History has a way of repeating itself. Even with the best technologies on hand, there will always be those who will circumvent the system. But, I wish to focus on the humane principles that should govern and supersede our immigration policies. At some point the orchard owner needs to take responsibility. We must ask ourselves the question, and discuss it heartily and passionately: At what point is it inhumane to deport people who, for economic or political reasons arrived in the US, set roots, assimilated, contributed, upheld the law, acquainted themselves with the nation’s history and its politics, and otherwise lived productive, exemplary lives? Clearly, I would think, we do not have a problem with deporting someone who has not set roots or who has broken our laws and defrauded the system. But, I am almost certain, that we would have a big problem uprooting individuals and families who have lived model lives. Aren’t these the kind of people we would want in our neighborhoods? I cringe when I look back at some of our policies, such as Operation Wetback. I also have no problems uprooting communists, no matter how well rooted they are, which the McCarran-Walter Act of 1952 tried to do, and which we should continue to invoke, especially when vetting politicians running for office.

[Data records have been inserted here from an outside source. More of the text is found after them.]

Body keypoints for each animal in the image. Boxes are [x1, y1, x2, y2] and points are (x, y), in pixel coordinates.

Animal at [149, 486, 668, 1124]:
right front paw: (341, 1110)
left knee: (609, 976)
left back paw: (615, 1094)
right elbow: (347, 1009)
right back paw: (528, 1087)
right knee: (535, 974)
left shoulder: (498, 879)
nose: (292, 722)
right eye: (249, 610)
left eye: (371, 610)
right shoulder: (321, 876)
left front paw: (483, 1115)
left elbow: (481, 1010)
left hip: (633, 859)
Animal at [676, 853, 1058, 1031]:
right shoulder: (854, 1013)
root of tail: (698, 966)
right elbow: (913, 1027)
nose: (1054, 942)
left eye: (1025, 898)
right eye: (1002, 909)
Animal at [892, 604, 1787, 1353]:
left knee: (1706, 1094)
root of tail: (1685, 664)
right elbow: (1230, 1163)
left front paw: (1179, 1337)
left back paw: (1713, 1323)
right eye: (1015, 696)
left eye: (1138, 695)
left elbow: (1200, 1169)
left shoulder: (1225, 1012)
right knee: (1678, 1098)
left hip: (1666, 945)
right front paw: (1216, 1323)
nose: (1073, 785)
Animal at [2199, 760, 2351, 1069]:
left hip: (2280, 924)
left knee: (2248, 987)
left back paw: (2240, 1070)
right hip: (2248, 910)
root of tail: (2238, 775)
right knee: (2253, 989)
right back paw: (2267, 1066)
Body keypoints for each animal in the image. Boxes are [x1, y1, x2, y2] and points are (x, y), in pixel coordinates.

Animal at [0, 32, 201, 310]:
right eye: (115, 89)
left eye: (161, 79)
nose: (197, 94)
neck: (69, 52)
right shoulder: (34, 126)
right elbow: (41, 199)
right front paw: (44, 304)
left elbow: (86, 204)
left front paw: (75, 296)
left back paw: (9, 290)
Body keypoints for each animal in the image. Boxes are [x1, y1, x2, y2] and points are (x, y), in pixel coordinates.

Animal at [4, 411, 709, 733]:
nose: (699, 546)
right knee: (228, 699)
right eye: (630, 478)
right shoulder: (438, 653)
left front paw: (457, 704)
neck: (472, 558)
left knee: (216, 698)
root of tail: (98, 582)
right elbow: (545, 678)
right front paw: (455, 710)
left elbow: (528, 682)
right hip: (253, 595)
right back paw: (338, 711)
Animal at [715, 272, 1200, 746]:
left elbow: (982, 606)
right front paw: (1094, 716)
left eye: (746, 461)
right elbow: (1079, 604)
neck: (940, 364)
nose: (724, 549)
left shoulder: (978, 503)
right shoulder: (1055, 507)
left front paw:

Then, comes the final arbiter, and we conclude where we began with the Constitution, which is the supreme law of the land and trumps any and all Immigration Acts. We come to the Fourteenth Amendment that treats citizens and aliens equally under the law. In Pyler v. Doe, 457 US 202, the court stated that illegal immigrants are “within the jurisdiction” of the states in which they reside and, therefore, are under the equal protection laws of the fourteenth amendment, and stated, “We have never suggested that the class of persons who might avail themselves of the equal protection guarantee is less than coextensive with that entitled to due process. To the contrary, we have recognized [457 U.S. 202, 212] that both provisions were fashioned to protect an identical class of persons, and to reach every exercise of state authority.”

Immigration is more about a ‘common sense’ than about edicts. Is the orchard owner encouraging trespassers by setting tables, chairs and beds around his apple trees? When a state permits undocumented persons to open a bank account, to obtain a driver’s license, to obtain a Tax ID Number, and, through other adhesion contracts, otherwise facilitates the setting of roots, is it or is it not humane to uproot such individuals?

As it stands, our system is inhumane. We place greater value and importance on an uninformed, uneducated, unengaged electorate, and the attending corrupt political system that supports corporate welfare, than we do on succoring our poor and those we have permitted, through our own complicity and our inducements, to set roots. Not that citizenship really means that much to indigenous, natural-born Americans, we might argue. How many know anything about their civics, history or Constitution? Should that be the litmus test of citizenship, perhaps, after all is said and done? What constitutes citizenship?

On a different note, the melting pot of America is a bastion of Freedom. Can the same be said of Israel or Saudi Arabia or China? How many churches are in those countries? How many synagogues?”